I seriously doubt that anyone has offered MORE salient iconographic precedents to support their interpretations of Tarot than I have. Ask around. I have included a number of links in this thread, but I will not repeat 12 years of posts here.
Phaeded wrote:The Virtues were writ large in the Florentine urban fabric...
But that is not the question.

What was writ large in Tarot?
Phaeded wrote:To reiterate what is the absolute basis for all interpretations - the surviving evidence: The earliest surviving deck features the 7 virtues
To reiterate the absolute basis for the use of evidence - cherry-picking is bad.
Phaeded wrote:(and I understand Ross and others will dispute World=Prudence…for now ;-)
And they will be correct.

Prudence was without doubt a card in Cary-Yale, yielding a total of 26 trumps, at a minimum -- the standard 22, including the World, plus four additional virtues adding to the noble decorum of this uniquely magnificent deck. As Brother John might phrase it: "This manner of distributing the cards and this number pleases me most, for three reasons: first, because of its greater authority; second, because of its royal fitness; and third, because of its more becoming courteousness."

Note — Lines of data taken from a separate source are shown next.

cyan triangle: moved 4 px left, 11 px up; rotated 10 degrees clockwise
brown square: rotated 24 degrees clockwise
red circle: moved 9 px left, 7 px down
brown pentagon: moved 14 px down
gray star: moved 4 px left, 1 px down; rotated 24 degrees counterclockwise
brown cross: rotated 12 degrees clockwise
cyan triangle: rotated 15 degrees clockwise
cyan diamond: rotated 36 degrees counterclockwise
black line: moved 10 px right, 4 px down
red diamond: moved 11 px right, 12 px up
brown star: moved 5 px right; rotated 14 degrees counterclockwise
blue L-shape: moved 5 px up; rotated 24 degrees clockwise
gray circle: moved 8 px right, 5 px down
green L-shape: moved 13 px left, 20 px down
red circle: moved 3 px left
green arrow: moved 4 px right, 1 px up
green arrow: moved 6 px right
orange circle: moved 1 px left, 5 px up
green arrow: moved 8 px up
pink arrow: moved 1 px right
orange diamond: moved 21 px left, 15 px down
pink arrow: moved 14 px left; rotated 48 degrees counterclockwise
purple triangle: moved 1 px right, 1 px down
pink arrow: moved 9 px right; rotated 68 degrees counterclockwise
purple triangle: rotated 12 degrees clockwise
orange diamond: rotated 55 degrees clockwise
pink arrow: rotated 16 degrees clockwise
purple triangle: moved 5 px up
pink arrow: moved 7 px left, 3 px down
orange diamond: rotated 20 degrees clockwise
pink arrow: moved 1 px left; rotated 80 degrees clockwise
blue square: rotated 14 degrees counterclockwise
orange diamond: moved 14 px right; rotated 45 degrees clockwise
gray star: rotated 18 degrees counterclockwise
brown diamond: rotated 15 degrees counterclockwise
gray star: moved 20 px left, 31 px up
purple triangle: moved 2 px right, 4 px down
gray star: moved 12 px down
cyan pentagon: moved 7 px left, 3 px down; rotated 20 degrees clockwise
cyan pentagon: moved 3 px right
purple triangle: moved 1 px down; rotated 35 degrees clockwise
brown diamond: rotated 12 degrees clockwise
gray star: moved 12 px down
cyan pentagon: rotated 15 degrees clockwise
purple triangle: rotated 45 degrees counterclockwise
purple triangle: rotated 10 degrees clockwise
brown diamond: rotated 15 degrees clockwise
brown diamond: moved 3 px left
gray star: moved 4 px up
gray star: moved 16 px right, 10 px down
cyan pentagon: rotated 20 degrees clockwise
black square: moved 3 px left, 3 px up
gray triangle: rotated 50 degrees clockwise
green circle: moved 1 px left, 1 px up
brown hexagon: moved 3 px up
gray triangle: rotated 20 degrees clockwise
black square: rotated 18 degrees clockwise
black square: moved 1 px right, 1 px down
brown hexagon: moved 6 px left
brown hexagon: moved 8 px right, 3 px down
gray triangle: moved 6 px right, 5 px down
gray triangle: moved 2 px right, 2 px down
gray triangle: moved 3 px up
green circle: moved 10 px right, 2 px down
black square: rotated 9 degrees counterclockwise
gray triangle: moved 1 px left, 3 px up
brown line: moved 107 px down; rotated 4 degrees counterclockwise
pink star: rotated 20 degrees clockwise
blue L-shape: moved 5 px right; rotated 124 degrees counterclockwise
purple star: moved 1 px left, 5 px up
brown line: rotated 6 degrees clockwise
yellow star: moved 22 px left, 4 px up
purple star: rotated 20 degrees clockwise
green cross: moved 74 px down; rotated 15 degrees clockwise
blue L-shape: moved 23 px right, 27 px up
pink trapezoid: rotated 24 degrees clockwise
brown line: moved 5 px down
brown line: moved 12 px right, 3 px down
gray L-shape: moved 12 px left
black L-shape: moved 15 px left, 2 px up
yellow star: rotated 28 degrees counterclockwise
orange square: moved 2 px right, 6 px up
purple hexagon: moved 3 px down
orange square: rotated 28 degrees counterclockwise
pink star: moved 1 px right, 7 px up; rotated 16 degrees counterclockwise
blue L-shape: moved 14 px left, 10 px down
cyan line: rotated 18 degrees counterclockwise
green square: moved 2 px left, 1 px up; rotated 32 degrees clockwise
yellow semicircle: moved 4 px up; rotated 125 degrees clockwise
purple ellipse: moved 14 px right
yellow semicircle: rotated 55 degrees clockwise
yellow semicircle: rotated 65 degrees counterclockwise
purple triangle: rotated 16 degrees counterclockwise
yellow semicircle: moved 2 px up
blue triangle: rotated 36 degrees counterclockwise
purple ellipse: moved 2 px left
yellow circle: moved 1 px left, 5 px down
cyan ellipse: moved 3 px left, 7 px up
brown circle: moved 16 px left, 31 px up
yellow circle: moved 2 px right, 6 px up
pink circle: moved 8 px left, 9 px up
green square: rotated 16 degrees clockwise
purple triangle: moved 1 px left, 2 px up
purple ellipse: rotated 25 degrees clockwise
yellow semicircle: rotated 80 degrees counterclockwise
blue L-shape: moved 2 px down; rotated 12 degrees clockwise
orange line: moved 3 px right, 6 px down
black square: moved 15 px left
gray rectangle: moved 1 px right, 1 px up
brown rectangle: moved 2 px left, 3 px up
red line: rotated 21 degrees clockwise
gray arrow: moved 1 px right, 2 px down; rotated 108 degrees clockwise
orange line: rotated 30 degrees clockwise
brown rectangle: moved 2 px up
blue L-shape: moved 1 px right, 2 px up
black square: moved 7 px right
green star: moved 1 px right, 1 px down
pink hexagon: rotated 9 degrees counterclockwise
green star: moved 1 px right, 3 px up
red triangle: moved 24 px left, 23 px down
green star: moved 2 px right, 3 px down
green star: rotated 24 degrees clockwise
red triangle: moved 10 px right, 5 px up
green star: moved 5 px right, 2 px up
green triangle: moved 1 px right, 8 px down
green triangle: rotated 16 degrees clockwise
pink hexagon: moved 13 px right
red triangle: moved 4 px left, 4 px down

Look at all the early decks, in context, rather than taking one of them out of context and spinning elaborate speculations about it. Those speculations add nothing to our understanding of either that particular deck nor any of the standard decks. Conversely, if you understand the iconographic reasons behind the 6/9/7 analysis, you will have the explanation for Dummett's finding about the three sections: variations, decade after decade in all locales, were restricted to moving cards within groups rather than between groups. If the three sections were not meaningfully distinct, that would be a most bizarre factual finding, but if you understand the meaning of the cycle, it makes perfect sense. Even the single exception to that rule, the placement of Justice between Resurrection and the World, makes perfect sense. It has been revisioned as Judgment, echoing the iconography of Michael in Apocalyptic art, rather than being merely one of the Moral Virtues.

I'll try to get something written up for Marco which repeats a few of the key points from the last 12 years.

Best regards,
Michael
We are either dwarfs standing on the shoulders of giants, or we are just dwarfs.